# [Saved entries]

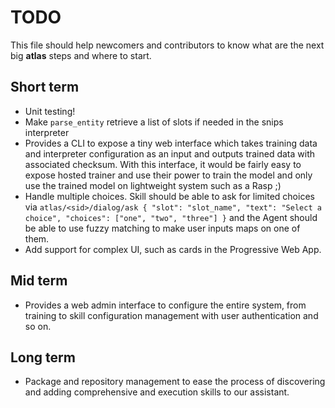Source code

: TODO
===

This file should help newcomers and contributors to know what are the next big **atlas** steps and where to start.

## Short term

- Unit testing!
- Make `parse_entity` retrieve a list of slots if needed in the snips interpreter
- Provides a CLI to expose a tiny web interface which takes training data and interpreter configuration as an input and outputs trained data with associated checksum. With this interface, it would be fairly easy to expose hosted trainer and use their power to train the model and only use the trained model on lightweight system such as a Rasp ;)
- Handle multiple choices. Skill should be able to ask for limited choices via `atlas/<sid>/dialog/ask { "slot": "slot_name", "text": "Select a choice", "choices": ["one", "two", "three"] }` and the Agent should be able to use fuzzy matching to make user inputs maps on one of them.
- Add support for complex UI, such as cards in the Progressive Web App.

## Mid term

- Provides a web admin interface to configure the entire system, from training to skill configuration management with user authentication and so on.

## Long term

- Package and repository management to ease the process of discovering and adding comprehensive and execution skills to our assistant.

# [TRY IT]
Reproduce verbatim the lines of the saved entries beginning with the one containing "- Provides a web" and continuing through the last line of the entries.

# [ANSWER BELOW]
- Provides a web admin interface to configure the entire system, from training to skill configuration management with user authentication and so on.

## Long term

- Package and repository management to ease the process of discovering and adding comprehensive and execution skills to our assistant.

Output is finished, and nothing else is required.